NaturFreunde fordern Systemwechsel in der Landwirtschaft

Zu hoher Antibiotika-Einsatz in der Tiermast als Folge einer verfehlten Agrarpolitik

In Flüssen und Badeseen in Nordwestdeutschland wurden multiresistente Keime nachgewiesen. Besonders problematisch: In mehreren Gewässern unweit der Hochburg der Massentierhaltung im Raum Südoldenburg/Osnabrück wurde ein Gen gefunden, das immun gegen das Antibiotikum Colistin macht.

Dieses Mittel gilt als sogenanntes „Reservemedikament“. Es wird aufgrund potenzieller schwerwiegender Nebenwirkungen in der Humanmedizin nur in Notsituationen verabreicht – also wenn übliche Antibiotika bereits in ihrer Wirkung versagt haben. In der Landwirtschaft hat der Einsatz von Colistin nach Aussagen des Bundesinstituts für Risikobewertung (BfR) jedoch „eine erhebliche Bedeutung“.

Seit einigen Jahren sterben in den Krankenhäusern immer mehr Menschen an multiresistenten Keimen. Nicht zuletzt als Folge des tiermedizinischen Antibiotikaeinsatzes kommt es zur Ausbreitung resistenter Bakterien. „Neben den Abwässern aus Kliniken und Krankenhäusern zählen auch die landwirtschaftlichen Mastbetriebe mit hohem Tierbesatz zu den Quellen der Gewässerbelastungen durch multiresistente Keime“, so Dr. Joachim Nibbe, Bundesfachbereichsleiter Naturschutz, Umwelt und Sanfter Tourismus der NaturFreunde Deutschlands.

Mit der Gülle gelangen resistente Keime auf die Felder
Der hohe Antibiotikaeinsatz in der Tierhaltung hat strukturelle Ursachen. Deren Gründe liegen in einer verfehlten Agrarpolitik, die seit Jahren auf eine wachsende tierische Massenproduktion setzt. So können die Tiere in den eng besetzten Industrieställen in der Regel nur mit einer kontinuierlichen Beigabe von Antibiotika überleben. Riesenställe beispielsweise mit bis zu 40.000 Hühnern sind ein großer Infektionsherd. Bei Parasitenbefall lassen sich nicht mehr einzelne Tiere behandeln. Zwangsläufig müssen vorsorglich ganze Gruppen oder sogar der gesamte Tierbestand im Megastall mittels Trinkwasser- und Futtermittelzugaben mit Antibiotika versorgt werden. Die Folge: Über die Gülle aus den Mastbetrieben gelangen die resistent gewordenen Keime auf die Felder. Durch den Regen werden sie in die Gewässer geschwemmt. Dort bilden sie eine potenzielle Infektionsgefahr.

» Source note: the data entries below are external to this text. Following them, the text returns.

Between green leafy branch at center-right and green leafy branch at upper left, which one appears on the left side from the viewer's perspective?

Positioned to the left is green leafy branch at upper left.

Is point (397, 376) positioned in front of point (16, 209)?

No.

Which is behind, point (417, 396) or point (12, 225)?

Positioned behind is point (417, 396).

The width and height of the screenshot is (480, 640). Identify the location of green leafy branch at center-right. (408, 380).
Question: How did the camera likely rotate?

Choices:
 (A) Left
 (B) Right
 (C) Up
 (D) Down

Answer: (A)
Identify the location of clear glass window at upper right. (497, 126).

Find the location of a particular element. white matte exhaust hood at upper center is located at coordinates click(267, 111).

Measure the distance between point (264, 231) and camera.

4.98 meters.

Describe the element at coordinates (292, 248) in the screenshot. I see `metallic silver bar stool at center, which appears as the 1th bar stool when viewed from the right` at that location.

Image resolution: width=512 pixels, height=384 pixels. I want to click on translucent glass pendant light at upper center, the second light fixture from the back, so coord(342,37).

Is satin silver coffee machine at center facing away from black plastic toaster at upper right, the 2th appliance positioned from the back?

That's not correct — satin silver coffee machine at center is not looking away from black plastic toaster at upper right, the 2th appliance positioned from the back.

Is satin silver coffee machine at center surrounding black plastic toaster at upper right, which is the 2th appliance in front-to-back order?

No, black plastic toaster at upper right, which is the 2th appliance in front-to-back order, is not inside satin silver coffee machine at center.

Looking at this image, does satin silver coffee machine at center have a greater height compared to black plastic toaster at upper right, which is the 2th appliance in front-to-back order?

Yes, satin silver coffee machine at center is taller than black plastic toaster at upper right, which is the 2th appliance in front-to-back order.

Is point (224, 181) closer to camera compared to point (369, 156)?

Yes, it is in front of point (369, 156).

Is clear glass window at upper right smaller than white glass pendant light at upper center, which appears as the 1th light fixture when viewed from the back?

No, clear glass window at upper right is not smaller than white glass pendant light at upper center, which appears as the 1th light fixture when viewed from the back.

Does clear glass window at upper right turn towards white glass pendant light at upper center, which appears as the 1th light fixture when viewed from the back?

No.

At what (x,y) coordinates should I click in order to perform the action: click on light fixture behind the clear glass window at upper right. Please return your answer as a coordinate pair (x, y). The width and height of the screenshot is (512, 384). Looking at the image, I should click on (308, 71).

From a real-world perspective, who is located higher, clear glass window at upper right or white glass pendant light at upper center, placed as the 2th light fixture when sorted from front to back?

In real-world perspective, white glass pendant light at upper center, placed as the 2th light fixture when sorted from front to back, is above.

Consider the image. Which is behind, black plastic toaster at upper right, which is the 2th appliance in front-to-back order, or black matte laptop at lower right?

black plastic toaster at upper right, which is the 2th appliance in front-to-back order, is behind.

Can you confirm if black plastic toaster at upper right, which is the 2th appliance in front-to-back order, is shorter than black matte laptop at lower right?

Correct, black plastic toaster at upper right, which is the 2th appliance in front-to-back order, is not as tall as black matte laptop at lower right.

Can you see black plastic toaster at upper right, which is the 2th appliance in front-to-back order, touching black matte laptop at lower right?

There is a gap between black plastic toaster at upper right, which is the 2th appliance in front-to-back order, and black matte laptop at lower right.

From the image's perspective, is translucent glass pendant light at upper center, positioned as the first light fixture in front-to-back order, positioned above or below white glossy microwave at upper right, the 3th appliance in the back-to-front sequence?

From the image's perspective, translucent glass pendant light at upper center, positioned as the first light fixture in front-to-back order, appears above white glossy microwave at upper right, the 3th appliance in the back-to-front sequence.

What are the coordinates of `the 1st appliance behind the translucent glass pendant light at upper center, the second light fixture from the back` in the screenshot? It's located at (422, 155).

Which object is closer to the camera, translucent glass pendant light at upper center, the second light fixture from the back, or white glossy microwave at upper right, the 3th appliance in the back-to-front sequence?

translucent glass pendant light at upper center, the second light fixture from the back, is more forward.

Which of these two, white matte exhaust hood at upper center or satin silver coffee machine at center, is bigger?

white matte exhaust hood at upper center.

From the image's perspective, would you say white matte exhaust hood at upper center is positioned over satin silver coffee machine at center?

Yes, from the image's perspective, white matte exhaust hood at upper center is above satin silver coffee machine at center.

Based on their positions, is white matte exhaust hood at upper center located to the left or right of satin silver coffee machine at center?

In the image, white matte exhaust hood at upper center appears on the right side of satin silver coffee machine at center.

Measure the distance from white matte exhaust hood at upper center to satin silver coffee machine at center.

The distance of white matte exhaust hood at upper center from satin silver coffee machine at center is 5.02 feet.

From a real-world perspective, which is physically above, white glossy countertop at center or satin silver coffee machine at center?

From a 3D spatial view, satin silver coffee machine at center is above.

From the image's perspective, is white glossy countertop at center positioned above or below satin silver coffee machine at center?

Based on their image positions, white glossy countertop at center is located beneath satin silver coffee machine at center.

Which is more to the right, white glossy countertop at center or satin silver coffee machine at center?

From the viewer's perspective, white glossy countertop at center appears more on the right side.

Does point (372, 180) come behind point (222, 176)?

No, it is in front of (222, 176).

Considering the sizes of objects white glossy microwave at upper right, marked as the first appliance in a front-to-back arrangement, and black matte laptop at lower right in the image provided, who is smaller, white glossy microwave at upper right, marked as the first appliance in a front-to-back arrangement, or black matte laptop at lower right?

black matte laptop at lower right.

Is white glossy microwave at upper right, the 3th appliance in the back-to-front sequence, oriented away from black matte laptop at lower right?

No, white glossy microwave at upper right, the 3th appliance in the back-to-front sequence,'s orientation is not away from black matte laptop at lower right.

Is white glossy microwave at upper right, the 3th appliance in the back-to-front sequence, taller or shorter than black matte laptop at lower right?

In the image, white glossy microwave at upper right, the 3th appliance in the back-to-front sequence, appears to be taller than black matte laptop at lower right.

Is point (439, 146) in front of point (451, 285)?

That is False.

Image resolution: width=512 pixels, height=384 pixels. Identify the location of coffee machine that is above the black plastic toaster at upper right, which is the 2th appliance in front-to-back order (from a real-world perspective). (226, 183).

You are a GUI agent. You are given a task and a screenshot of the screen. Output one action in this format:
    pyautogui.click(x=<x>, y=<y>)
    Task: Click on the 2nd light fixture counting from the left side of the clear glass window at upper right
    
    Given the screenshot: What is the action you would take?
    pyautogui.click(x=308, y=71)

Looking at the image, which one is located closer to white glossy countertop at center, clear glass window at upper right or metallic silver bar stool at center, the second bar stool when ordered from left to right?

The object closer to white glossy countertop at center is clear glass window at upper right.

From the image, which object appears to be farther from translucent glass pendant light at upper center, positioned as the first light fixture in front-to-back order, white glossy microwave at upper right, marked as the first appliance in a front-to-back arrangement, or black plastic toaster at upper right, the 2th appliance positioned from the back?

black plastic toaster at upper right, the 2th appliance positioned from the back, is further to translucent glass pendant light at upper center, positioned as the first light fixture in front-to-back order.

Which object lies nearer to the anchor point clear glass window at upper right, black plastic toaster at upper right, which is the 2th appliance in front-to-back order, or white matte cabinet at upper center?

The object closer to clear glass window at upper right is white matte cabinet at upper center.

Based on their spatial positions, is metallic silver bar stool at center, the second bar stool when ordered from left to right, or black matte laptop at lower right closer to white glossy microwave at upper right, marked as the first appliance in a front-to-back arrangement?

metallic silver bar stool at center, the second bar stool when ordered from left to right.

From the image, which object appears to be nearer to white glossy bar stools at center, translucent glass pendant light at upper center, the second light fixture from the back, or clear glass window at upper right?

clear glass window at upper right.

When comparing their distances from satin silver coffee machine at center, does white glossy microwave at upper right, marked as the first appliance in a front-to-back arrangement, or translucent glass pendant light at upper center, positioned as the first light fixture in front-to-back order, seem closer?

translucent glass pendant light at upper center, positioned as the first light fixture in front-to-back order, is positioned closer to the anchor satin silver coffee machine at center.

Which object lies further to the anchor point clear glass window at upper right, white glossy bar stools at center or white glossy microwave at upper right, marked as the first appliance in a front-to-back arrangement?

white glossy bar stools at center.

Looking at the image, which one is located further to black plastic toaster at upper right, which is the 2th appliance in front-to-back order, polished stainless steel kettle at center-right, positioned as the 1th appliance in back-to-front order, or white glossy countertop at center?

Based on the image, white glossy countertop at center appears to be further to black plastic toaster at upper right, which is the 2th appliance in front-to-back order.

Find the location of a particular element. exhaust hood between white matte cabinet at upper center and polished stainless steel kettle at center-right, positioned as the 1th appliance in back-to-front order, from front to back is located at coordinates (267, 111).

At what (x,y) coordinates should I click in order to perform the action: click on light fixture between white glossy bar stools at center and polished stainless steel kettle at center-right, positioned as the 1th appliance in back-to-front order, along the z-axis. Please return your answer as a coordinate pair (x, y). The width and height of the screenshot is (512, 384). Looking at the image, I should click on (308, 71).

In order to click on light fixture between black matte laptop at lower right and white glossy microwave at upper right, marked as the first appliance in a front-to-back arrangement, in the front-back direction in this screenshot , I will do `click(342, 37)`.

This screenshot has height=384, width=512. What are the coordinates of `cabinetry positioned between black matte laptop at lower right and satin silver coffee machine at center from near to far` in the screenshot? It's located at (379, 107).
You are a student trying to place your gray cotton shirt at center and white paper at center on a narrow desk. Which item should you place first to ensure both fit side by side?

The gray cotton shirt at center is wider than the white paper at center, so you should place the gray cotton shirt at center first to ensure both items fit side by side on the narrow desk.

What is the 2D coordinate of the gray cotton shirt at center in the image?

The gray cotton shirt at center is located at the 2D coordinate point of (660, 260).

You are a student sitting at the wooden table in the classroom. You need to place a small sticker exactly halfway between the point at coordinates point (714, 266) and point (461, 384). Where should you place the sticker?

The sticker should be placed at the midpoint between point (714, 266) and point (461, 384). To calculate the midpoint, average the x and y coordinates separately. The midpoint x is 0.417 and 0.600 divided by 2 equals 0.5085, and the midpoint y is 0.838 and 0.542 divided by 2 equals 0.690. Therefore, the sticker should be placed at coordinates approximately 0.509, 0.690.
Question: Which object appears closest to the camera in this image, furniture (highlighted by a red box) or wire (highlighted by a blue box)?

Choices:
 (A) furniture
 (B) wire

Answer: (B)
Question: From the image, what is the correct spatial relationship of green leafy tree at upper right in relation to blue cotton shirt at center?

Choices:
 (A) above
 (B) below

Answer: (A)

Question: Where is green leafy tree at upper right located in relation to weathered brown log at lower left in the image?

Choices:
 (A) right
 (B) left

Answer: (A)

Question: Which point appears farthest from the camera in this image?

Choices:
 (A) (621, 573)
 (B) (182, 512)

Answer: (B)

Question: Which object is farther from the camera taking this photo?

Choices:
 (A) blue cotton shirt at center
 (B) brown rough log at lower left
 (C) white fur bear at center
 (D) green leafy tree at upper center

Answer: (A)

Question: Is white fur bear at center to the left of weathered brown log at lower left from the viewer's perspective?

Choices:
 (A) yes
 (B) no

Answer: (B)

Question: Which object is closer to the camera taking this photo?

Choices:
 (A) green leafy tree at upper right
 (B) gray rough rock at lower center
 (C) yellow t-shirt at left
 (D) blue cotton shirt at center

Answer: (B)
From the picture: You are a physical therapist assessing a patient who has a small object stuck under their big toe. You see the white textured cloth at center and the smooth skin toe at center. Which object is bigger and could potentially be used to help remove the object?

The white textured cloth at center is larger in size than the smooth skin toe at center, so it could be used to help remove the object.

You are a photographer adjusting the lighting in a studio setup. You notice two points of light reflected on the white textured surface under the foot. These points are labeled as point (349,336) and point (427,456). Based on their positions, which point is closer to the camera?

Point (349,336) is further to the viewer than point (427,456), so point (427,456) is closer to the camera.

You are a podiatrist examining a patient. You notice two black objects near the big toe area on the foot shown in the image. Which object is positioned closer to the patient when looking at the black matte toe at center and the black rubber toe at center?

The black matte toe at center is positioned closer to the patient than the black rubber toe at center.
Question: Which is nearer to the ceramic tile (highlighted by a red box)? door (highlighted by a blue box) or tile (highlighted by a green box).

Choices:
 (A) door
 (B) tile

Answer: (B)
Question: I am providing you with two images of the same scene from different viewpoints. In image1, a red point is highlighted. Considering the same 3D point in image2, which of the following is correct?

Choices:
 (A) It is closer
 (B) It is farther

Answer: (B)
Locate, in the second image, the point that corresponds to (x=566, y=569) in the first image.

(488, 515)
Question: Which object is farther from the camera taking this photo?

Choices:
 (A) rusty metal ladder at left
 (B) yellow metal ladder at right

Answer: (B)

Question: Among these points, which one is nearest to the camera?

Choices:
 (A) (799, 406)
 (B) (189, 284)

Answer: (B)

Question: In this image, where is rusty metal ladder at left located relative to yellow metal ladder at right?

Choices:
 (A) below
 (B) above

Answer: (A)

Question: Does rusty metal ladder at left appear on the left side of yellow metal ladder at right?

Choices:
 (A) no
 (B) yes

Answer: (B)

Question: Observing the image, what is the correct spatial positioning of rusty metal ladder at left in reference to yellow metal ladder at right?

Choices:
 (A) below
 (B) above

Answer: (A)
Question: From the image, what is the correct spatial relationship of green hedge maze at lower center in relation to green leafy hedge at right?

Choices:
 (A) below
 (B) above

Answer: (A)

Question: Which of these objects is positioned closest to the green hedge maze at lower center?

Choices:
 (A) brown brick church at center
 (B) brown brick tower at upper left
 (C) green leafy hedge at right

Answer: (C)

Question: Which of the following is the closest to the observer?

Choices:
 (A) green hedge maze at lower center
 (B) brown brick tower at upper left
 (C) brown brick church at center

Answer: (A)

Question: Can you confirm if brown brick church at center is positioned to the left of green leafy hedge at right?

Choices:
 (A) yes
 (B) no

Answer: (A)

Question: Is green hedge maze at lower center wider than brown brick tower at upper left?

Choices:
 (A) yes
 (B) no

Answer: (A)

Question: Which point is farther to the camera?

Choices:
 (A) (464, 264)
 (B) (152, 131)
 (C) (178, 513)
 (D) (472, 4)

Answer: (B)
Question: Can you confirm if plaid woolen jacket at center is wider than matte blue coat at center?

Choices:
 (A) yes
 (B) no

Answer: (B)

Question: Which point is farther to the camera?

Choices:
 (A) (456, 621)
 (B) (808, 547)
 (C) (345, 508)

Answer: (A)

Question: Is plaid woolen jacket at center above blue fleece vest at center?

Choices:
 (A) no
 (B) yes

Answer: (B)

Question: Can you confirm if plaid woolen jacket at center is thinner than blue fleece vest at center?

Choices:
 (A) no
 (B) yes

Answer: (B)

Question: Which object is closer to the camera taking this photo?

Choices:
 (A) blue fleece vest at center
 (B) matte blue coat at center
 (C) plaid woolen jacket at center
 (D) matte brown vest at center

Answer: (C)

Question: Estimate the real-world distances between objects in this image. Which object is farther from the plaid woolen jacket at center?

Die NaturFreunde Deutschlands fordern daher nicht nur eine drastische Reduzierung des Antibiotikaeinsatzes in der Tiermast, sondern auch das Verbot des Einsatzes einzelner Medikamente, die als Reserveantibiotika benötigt werden. Eine Änderung der bisherigen Praxis kann nur durch einen konsequenten Systemwechsel in der Tierhaltung und durch die Aufgabe von Intensivmastbetrieben erreicht werden.

Bauernhöfe statt Agrarfabriken
Nachweislich führen Änderungen in der Haltung – beispielsweise durch eine Reduzierung der Besatzdichte – oder bei der Fütterung zu einer Risikominderung. Eine Minderungspolitik, die auf die wachsende Gefahr abzielt, dass sich Tierhaltungskeime mit den antibiotikaresistenten Keimen aus der Humanmedizin verbinden, ist notwendiger denn je. Bestandsobergrenzen sowie artgerechte und flächengebundene Tierhaltung sind die wesentlichen Maßnahmen hierzu. Bauernhöfe können diese Maßnahmen strukturell deutlich besser umsetzen als Agrarfabriken. Die NaturFreunde Deutschlands setzen sich daher für einen konsequenten Systemwechsel in der Tierhaltungspolitik mit einer Abkehr von der Massentierhaltung ein.